NEW YORK (AP) — The new Apple TV+. series “The Last Frontier” begins with a plane crash in remote Alaska and a scramble for survivors. We learn the plane was carrying a nasty bunch of federal inmates. Then we find out that the nastiest of them is part of a vast CIA conspiracy.

The action hardly lets up in what's being called a cross between “Con Air”and “The Fugitive.” Showrunner Jon Bokenkamp piles crisis after crisis in a nifty bit of hyper-aggressive storytelling.

“I am just super self-conscious about not wanting to bore the audience,” he says. “I really like something that has a kinetic energy. Sometimes I have to remind myself to slow down.”

The series stars Jason Clarke as the U.S. Marshal in charge when the inmates stage a jailbreak at 30,000 feet (9,144 meters), littering his region with desperate criminals. Of 52 inmates on the flight, 23 die, 11 are captured but 18 are missing. Asked by the feds if he has secured the perimeter, he responds: “This is Alaska. There is no perimeter.”

One of those missing inmates is a real piece of work: A lethal, intelligent CIA-trained killer who has a secret so dangerous that the agency sends one of their best to Alaska to help manage the situation, even if her allegiances are cloudy at best.

Bokenkamp, who created “The Blacklist,” has a cinematic scope and a twisted sense of humor. Like when the prisoner plane goes down after a mysterious explosion, the inmates float in zero-G like in a midair ballet as Elvis’ “Unchained Melody” plays.

“From the very opening, this isn’t going to be just straight-up action. It’s going to a little different, a little fun, a little bit of a wink,” he says. Each episode uses music cleverly and is named after a song used in that show — “Blue Skies” by Willie Nelson, “Winds of Change” by Scorpions and Hayes Carll's “American Dream.”

There's more than just non-stop action;, there's also quiet moments of family and community coming together: “At the end of it, you find it’s filled you up with more than just action and cliffhangers. And that’s a good feeling, I think,” says Clarke, whose credits include “Zero Dark Thirty” and “Oppenheimer.”

The action is set against a small family drama as the marshal and his wife and son deal with old trauma. As a nurse in Fairbanks, his wife is also on the front lines as the inmates are hospitalized. “I think that’s incredibly important in 2025 to show women who are incredibly strong and who can do anything,” says Simone Kessell, who plays the marshal's wife.

Bokenkamp and co-creator Richard D’Ovidio had originally been intrigued by the story idea of a planeload of inmates crash-landing in Manhattan during Labor Day weekend but eventually moved it rural and made it freezing. The show was filmed in Quebec, with input by U.S. Marshals from Fairbanks.

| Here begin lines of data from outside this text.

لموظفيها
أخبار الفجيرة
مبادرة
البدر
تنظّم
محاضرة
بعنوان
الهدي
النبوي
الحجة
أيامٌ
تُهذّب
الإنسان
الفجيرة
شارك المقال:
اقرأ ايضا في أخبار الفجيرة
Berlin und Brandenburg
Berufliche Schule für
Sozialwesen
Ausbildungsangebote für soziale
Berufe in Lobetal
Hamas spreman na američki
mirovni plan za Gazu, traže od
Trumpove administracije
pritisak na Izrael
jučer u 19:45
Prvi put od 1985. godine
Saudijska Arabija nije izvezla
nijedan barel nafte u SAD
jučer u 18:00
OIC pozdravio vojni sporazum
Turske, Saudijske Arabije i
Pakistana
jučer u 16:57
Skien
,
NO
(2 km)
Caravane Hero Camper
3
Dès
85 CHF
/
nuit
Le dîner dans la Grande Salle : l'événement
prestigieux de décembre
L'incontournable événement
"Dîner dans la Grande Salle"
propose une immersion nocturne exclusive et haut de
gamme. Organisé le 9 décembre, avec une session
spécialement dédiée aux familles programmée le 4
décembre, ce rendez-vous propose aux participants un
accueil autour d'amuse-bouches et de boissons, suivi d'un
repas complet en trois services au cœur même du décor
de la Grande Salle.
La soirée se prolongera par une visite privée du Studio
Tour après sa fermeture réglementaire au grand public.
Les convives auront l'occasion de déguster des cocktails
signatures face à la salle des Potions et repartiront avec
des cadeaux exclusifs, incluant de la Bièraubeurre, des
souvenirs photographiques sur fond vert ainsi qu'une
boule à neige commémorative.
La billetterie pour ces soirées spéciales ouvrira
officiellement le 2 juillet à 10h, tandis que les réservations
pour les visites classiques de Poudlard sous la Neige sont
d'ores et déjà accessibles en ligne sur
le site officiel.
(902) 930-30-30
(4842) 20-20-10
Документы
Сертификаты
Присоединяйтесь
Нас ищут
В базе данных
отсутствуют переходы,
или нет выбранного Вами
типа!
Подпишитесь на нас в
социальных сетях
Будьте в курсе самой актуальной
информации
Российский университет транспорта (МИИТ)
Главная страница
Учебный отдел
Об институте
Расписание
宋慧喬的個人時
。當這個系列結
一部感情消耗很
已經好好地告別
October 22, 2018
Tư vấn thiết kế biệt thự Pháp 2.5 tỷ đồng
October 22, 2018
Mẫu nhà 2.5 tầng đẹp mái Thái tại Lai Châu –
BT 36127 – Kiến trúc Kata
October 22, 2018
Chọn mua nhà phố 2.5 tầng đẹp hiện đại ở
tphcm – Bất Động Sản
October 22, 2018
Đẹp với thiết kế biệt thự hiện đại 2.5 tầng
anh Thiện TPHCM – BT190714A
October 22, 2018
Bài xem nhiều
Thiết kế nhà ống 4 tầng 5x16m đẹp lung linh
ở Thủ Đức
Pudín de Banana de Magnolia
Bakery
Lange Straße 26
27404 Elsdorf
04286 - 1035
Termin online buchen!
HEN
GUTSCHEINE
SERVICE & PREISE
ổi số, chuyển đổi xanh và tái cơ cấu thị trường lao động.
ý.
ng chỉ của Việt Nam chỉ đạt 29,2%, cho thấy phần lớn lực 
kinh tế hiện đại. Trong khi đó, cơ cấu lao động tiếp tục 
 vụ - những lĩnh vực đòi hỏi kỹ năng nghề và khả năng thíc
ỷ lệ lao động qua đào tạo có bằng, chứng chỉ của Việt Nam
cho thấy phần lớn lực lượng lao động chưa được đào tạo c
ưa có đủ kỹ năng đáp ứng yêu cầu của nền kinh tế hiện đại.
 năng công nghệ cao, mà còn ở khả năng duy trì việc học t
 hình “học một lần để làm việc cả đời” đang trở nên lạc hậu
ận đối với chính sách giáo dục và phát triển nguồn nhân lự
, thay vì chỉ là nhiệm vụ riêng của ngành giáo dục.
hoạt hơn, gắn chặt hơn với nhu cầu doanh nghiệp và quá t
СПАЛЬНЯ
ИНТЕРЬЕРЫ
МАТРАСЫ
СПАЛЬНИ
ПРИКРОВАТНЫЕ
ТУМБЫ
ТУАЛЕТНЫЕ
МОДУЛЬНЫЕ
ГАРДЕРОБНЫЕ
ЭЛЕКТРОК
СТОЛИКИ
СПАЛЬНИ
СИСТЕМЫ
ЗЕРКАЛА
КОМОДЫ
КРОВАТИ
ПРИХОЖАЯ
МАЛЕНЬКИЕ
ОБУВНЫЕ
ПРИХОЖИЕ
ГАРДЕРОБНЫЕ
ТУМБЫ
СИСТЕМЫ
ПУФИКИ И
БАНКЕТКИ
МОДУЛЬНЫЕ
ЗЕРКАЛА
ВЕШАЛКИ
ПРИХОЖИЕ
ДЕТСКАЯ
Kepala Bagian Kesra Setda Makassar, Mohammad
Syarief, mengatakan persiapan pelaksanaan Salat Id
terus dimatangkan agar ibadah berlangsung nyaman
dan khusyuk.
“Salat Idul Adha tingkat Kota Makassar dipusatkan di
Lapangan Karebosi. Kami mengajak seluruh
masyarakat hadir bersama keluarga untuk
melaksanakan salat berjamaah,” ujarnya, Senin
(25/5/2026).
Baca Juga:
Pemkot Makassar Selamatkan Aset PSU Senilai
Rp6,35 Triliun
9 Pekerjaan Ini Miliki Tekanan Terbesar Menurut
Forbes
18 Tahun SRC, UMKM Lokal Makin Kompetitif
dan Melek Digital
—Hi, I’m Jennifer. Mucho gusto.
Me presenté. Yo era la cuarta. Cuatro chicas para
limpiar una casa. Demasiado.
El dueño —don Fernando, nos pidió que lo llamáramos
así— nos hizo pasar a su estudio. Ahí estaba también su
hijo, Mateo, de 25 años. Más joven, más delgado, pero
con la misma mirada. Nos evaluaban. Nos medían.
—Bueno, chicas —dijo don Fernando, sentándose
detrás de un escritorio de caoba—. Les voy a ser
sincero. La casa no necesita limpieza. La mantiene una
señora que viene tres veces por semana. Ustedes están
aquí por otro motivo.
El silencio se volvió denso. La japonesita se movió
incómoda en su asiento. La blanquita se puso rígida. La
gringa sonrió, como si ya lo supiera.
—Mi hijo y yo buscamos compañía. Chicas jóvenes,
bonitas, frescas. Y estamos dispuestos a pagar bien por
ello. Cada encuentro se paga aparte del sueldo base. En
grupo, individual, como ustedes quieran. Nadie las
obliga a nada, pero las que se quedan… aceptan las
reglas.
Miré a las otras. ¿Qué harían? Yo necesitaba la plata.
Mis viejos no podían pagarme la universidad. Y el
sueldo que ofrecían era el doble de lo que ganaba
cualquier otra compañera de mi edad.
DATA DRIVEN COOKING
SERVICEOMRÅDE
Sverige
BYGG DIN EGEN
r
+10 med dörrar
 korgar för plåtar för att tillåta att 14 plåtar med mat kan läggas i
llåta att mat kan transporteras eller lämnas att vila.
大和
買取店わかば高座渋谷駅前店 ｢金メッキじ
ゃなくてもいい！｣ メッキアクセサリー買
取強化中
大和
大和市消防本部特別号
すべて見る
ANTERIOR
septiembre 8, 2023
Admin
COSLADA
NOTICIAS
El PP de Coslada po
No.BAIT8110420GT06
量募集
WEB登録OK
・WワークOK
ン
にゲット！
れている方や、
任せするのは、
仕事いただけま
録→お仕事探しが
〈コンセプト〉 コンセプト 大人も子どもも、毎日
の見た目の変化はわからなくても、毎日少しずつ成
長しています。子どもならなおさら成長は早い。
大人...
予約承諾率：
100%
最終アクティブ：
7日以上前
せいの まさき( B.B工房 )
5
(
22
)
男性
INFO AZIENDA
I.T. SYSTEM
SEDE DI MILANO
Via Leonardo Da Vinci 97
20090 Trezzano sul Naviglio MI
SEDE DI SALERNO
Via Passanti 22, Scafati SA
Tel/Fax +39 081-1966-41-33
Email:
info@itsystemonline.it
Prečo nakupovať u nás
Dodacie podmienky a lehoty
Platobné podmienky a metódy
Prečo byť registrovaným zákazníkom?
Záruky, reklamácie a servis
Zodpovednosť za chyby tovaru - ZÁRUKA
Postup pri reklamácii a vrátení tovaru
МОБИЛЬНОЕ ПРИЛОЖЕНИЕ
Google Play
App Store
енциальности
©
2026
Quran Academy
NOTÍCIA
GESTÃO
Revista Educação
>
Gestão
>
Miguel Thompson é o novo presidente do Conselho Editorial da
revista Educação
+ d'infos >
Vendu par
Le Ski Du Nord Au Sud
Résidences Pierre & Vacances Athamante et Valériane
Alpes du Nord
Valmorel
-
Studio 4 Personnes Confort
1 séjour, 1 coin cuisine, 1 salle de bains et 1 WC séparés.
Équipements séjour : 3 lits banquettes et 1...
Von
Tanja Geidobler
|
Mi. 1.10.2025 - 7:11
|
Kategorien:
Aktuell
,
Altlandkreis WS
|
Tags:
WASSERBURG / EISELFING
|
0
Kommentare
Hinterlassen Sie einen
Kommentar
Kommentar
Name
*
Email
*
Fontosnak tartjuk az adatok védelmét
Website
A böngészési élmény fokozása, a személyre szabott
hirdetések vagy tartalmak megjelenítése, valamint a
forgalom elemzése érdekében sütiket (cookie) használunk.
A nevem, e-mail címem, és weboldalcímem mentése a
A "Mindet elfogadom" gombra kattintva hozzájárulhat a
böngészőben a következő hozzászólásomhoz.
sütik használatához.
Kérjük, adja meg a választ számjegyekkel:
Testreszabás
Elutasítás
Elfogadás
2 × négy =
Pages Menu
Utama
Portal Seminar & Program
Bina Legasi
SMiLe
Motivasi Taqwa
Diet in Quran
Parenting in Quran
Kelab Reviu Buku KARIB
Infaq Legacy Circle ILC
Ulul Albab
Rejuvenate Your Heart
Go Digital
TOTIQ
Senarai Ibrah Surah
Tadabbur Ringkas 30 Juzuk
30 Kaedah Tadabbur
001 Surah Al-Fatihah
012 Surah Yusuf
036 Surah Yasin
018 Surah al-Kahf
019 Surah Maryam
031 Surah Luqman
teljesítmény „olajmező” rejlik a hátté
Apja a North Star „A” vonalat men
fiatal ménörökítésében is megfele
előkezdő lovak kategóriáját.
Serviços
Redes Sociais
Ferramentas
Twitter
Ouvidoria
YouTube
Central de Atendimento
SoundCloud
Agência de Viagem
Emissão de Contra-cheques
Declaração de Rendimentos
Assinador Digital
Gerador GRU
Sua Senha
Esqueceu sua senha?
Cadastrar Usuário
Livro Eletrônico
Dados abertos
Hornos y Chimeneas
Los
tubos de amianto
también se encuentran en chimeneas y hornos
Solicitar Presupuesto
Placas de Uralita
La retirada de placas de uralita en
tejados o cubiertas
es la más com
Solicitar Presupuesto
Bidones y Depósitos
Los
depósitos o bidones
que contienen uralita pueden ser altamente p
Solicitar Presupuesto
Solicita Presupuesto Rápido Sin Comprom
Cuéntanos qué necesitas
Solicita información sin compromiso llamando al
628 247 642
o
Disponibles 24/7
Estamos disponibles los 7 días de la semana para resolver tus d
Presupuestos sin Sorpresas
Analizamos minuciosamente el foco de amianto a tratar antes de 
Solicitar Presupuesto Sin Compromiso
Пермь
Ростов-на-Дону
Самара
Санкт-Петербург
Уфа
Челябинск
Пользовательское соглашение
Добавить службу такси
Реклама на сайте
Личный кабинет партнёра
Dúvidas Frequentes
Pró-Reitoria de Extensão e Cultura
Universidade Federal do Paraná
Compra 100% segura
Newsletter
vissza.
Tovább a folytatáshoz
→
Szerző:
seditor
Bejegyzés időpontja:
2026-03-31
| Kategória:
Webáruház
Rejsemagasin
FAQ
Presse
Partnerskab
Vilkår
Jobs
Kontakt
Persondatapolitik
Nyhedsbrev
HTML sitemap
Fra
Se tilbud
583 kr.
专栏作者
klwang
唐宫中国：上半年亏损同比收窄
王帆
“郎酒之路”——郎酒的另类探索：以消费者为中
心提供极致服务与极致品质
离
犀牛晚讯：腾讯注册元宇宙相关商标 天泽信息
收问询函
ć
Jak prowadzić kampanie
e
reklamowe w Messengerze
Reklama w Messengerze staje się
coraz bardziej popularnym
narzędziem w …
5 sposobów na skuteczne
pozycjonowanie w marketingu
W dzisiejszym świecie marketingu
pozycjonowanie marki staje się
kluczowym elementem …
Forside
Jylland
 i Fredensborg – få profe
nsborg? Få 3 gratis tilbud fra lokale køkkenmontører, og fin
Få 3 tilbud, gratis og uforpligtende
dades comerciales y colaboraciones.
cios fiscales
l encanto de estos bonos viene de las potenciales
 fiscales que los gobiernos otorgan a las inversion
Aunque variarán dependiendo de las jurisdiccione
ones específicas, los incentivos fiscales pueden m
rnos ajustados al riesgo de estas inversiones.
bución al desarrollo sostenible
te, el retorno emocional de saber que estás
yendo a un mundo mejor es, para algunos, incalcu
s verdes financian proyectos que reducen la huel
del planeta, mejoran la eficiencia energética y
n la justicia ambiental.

Clarke, who grew up in rural Australia, said he relished the eight-week shoot in the snow, preferring to be outdoors to being in a studio even though the cold was punishing.

“It sets a mindset that you've got to be switched on right from the beginning because you've got to wear the right gear, you've got to protect yourself, you've got to get ready for these action sequences,” he says. “It sharpened the sword rather than dulled it for me.”

“The Last Frontier” works on two levels, taking a weekly look at a different inmate on the run in the frozen tundra while also feeding the overall arc of the main secretive CIA asset story.

“We tend to take an episode and focus on a specific inmate, which gives it a little more of a procedural feel, and you get a beginning and a middle and an end,” Bokenkamp says. “I didn’t want each episode to sort of end on some cliffhanger that felt like you didn’t get an answer. I wanted it to be a full meal.”

An intriguing urban-rural divide emerges as soon as the CIA officer (played by an enigmatic Haley Bennett) arrives in Yukon Flats, clearly looking down her nose at rural folk she calls cowpokes. The locals, in turn, think she's out of touch.

Bokenkamp has spent his life between rural Nebraska and Los Angeles and has seen how each makes stereotypes of city life and rural life. “Both places misunderstood the other,” he says. “I kind of wanted to talk about that.”

The show celebrates the close bonds and the we're-in-it-together spirit of rural America. In places like Alaska, he says, you depend on your community. Even if you have a beef with your neighbor, that's put aside for an emergency.

“You really can’t buy your way out of problems there. You really have to depend on one another in a way that I think is a little bit of a time capsule,” he says. “It’s a throwback for what community means. And I’m just really interested in that.”

Kessell, who lives in Australia and whose credits include “Yellowjackets,” also was moved by the idea of portraying a small town coming together to help one another.

“I think we need to see that right now on our screens,” she says. “I think we need to have hope and knowing that our neighbors will take care of us. I personally want to see that because, yes, we are in a divided time.”

She called filming in weather that was minus 25 degrees F (minus 31 C) definitely an experience. “Would I have preferred Hawaii or Sicily? Yes,” she says, laughing.